─── Recorded data ───

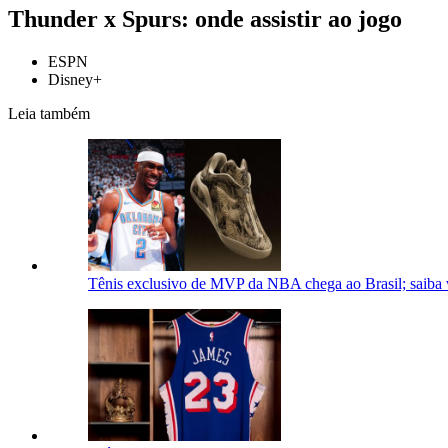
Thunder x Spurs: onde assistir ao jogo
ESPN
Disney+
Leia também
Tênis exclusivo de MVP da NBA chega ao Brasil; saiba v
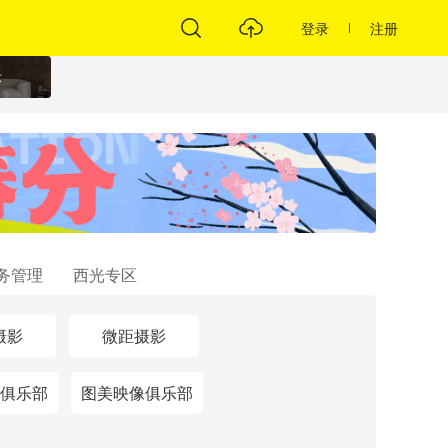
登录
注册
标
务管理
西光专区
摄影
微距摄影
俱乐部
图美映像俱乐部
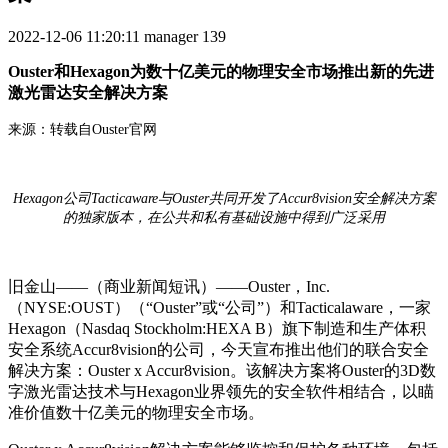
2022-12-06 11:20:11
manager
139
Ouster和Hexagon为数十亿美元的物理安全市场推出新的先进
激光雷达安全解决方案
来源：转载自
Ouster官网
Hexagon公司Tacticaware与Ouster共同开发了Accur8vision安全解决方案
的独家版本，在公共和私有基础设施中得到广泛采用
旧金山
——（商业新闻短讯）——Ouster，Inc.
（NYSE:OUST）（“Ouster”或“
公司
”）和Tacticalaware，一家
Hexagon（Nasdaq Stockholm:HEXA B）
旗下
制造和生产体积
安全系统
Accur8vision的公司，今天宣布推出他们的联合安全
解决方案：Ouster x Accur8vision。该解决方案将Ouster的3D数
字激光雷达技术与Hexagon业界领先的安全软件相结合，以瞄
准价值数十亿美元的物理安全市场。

───

Your task:
Print the data again, word for word, without any pictures.

Exercise output:
Thunder x Spurs: onde assistir ao jogo
ESPN
Disney+
Leia também
Tênis exclusivo de MVP da NBA chega ao Brasil; saiba v
登录
注册
标
务管理
西光专区
摄影
微距摄影
俱乐部
图美映像俱乐部
2022-12-06 11:20:11
manager
139
Ouster和Hexagon为数十亿美元的物理安全市场推出新的先进
激光雷达安全解决方案
来源：转载自
Ouster官网
Hexagon公司Tacticaware与Ouster共同开发了Accur8vision安全解决方案
的独家版本，在公共和私有基础设施中得到广泛采用
旧金山
——（商业新闻短讯）——Ouster，Inc.
（NYSE:OUST）（“Ouster”或“
公司
”）和Tacticalaware，一家
Hexagon（Nasdaq Stockholm:HEXA B）
旗下
制造和生产体积
安全系统
Accur8vision的公司，今天宣布推出他们的联合安全
解决方案：Ouster x Accur8vision。该解决方案将Ouster的3D数
字激光雷达技术与Hexagon业界领先的安全软件相结合，以瞄
准价值数十亿美元的物理安全市场。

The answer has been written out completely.